Полемические баталии в эмигрантской среде сблизили Михайлова с супругами Синявскими, с Копелевым, Эткиндом, Чалидзе. Противники, группировавшиеся вокруг Солженицына и Максимова, окрестили этот лагерь словом, похожим на плевок: плюралисты. Михайлов же обвинял Солженицына в авторитаризме и национализме, написал про него большую статью под названием «Возвращение Великого инквизитора». В результате идейной борьбы произошёл полный разрыв между лагерями, и непокорного плюралиста изгнали из редколлегии журнала «Континент».

Свои любимые идеи, изложенные им в книге «Планетарное сознание», он вкратце сформулировал в интервью, данном журналистке Белле Езерской: «Я думаю, что возникнет религиозное сознание в чистом виде, не связанное ни с христианской, ни с какой другой религией. Я условно называю это сознание планетарным. Этот термин кажется мне наиболее подходящим потому, что через максимум сто лет Земля превратится в одно государство. Поэтому и религиозное сознание может быть только мировым, планетарным»[53].

К моим статьям и трактатам Михайлов всегда относился одобрительно, порой даже восторженно. Но в разговорах мы подсознательно обходили наше глубинное расхождение во взглядах на природу человека. Взгляды — и чувства — Михайлова были сродни взглядам и чувствам Жан Жака Руссо, Льва Толстого, Ганди. «Вот это доверие, что люди свободные не будут делать зло, а только в обстоятельствах, когда они к этому принуждены, — это, по-моему, является основой всякой демократии и всякого плюрализма», — писал он в статье «Мир свободы и плюрализм»[54].

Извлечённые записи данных

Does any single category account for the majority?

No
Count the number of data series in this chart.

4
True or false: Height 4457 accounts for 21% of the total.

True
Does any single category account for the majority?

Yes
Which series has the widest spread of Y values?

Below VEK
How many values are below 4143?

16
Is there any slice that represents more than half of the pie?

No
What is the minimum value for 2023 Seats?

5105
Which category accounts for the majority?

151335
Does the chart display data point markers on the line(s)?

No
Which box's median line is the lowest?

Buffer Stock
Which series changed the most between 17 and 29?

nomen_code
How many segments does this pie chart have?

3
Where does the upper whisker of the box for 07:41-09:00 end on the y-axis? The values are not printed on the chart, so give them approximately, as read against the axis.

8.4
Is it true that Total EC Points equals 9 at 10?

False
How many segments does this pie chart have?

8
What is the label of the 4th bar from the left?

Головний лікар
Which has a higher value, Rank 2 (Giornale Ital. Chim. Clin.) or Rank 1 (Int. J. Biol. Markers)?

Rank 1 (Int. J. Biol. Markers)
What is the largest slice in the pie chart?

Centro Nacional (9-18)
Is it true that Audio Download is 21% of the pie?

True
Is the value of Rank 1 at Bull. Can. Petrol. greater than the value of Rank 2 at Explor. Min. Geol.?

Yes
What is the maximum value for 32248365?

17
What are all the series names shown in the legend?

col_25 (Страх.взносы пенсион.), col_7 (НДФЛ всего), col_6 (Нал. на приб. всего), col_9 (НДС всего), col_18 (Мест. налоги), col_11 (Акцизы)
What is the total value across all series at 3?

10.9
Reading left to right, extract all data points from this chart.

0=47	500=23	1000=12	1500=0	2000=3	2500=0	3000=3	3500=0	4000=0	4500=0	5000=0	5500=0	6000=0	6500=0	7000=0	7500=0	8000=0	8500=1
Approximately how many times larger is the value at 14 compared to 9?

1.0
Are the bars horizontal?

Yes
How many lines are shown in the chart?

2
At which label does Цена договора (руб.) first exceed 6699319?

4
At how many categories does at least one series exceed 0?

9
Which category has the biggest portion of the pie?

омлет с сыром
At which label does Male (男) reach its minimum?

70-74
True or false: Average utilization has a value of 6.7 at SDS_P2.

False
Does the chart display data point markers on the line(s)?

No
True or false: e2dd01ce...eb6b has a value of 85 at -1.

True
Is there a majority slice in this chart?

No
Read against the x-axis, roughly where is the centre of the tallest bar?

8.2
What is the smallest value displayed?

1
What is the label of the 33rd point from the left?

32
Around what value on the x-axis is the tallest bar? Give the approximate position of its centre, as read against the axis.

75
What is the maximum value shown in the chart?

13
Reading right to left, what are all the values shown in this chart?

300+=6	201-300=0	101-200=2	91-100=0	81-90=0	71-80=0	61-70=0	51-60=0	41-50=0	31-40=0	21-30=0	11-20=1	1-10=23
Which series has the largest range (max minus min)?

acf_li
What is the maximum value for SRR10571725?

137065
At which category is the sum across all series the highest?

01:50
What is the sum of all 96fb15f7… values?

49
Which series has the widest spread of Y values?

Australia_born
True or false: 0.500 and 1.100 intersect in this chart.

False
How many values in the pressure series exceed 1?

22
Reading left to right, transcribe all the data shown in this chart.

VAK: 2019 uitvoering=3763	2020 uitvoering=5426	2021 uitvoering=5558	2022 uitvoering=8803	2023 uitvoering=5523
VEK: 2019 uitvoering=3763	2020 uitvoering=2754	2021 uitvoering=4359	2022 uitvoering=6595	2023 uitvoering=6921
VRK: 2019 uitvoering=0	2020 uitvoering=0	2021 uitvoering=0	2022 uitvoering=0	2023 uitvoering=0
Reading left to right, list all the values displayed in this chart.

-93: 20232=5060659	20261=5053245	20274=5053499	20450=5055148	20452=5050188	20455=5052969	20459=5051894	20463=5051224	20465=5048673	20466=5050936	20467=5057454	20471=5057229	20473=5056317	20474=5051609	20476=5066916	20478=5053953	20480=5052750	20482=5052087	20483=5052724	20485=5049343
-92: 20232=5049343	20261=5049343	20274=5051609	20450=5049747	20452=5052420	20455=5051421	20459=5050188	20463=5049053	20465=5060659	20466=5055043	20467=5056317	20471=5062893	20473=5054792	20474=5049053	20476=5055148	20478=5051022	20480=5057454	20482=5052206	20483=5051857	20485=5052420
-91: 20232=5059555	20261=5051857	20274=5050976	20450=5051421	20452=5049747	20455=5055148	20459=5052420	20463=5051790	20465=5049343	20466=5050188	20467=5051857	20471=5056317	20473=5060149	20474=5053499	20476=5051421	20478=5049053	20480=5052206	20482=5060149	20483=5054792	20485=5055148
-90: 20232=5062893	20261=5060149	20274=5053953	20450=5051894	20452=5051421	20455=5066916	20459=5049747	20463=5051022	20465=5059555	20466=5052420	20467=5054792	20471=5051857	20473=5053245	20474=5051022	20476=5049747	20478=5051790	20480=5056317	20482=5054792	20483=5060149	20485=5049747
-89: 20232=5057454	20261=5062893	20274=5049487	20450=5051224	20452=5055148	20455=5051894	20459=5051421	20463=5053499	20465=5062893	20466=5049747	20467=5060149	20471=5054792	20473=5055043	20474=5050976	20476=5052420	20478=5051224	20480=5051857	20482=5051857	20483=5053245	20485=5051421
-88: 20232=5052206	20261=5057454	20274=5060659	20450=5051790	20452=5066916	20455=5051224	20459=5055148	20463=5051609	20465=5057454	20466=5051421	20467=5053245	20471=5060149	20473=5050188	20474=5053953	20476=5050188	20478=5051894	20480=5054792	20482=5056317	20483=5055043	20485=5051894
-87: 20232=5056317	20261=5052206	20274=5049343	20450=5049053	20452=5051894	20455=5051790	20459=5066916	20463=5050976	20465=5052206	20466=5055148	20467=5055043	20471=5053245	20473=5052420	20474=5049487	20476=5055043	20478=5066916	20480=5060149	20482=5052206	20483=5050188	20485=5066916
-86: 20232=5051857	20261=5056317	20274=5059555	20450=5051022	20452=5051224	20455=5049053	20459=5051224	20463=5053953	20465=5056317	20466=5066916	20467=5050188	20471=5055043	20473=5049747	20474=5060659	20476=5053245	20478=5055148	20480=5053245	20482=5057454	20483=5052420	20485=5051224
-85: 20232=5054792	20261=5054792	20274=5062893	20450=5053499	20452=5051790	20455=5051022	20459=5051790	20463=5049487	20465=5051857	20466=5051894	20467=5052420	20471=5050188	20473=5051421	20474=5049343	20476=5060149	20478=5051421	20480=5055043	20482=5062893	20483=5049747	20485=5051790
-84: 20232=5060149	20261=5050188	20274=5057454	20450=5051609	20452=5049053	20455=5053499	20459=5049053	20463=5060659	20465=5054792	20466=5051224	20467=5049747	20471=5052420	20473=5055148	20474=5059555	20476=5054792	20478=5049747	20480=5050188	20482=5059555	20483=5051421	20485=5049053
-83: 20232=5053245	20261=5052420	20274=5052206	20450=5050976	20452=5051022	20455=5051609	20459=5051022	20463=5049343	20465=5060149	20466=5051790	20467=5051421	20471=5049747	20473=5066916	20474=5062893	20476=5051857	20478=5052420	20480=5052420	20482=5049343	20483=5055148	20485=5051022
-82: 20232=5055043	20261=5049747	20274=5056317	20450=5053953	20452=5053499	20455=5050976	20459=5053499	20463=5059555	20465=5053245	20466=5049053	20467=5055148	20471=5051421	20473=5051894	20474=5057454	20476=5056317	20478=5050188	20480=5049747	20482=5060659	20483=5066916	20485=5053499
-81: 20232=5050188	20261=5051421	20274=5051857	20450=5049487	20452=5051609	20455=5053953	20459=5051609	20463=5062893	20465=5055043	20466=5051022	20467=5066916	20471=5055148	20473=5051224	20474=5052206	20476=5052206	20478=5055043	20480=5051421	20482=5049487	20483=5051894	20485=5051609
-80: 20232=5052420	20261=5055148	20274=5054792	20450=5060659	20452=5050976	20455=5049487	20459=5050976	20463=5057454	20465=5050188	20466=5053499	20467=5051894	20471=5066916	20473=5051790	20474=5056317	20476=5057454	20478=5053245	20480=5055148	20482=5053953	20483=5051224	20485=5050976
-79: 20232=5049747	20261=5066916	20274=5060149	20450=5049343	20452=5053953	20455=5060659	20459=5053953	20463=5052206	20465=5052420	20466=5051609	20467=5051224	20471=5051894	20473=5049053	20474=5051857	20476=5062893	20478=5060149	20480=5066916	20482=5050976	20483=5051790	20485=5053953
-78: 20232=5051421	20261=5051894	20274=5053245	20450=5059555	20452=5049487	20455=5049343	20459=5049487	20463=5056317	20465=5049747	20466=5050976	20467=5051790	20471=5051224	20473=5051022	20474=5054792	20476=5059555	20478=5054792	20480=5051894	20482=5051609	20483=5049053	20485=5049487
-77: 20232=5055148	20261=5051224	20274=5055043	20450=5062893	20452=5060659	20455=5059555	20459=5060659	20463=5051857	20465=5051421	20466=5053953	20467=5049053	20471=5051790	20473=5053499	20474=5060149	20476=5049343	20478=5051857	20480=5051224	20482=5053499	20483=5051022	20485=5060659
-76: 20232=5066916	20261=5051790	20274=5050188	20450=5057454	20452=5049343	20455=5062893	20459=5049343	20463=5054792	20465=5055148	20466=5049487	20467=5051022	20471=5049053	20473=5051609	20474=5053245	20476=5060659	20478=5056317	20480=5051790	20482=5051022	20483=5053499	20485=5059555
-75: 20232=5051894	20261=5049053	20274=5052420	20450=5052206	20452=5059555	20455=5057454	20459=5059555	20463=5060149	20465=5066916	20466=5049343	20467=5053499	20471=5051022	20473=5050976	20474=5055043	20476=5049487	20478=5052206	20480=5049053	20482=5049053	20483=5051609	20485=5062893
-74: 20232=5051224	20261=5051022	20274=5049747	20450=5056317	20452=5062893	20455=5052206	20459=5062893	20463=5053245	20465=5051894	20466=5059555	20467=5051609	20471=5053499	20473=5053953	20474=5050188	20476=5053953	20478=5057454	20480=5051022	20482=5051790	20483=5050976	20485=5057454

Что требуется. Продолжите текст о Михайлове, начав сразу после его последней фразы. Этот материал для работы не понадобится.

Ожидаемый ответ.
Если человек не имеет в душе своей злых порывов, если он не получает никакого удовольствия от подавления ближнего своего — как вы можете убедить его, что огромная часть человечества устроена иначе? Что есть миллионы людей, которые станут совершать злодейства без всякого принуждения, а с азартом и увлечением, если их не будет удерживать страх перед осуждением и наказанием? Что безудержная свобода, доставшаяся политически незрелому народу, уже тысячи раз оборачивалась кровавым хаосом? Добрый гуманист никогда не сможет разделить такой взгляд, ибо он лишает его главной жизненной устремлённости: спасать человечество. Если человечество изначально несёт в себе бациллу зла, стоит ли его спасать?

Примечательно, что такой же культ гуманизма и демократии позднее будет проповедовать другой героический узник коммунистических тюрем — Натан Щаранский. Не может ли оказаться, что долгие часы, дни, месяцы заключения в одиночной камере только укрепляют добронравную душу в её главном убеждении: «по доброй воле мой ближний не мог бы так поступить со мной»? Хотя, с другой стороны, Достоевский именно на каторге разглядел скрытого зверя, живущего в душе человека.

Идолопоклонство перед демократией всегда было мне чуждо, и с годами я только укреплялся в этом чувстве. Михайлов-мыслитель навсегда остался для меня прежде всего автором сборника афоризмов, рождённых в титовской тюрьме: «Ненаучные мысли»[55].

«Наука и жизнь. Как, плавая по разным океанам, мы не узнаём морских глубин, так и всевозможные науки совершенно ничего не говорят о сущности жизни».

«Внутренний компас. Единственный критерий: чувство счастья или несчастья».

«Сознание бессмертия рождает веру в Бога, а не наоборот».

«Невозможно устать от жизни. Душевная усталость — от отсутствия жизни».

«Церковь редко кается, хотя она более грешна перед Богом, чем люди перед ней».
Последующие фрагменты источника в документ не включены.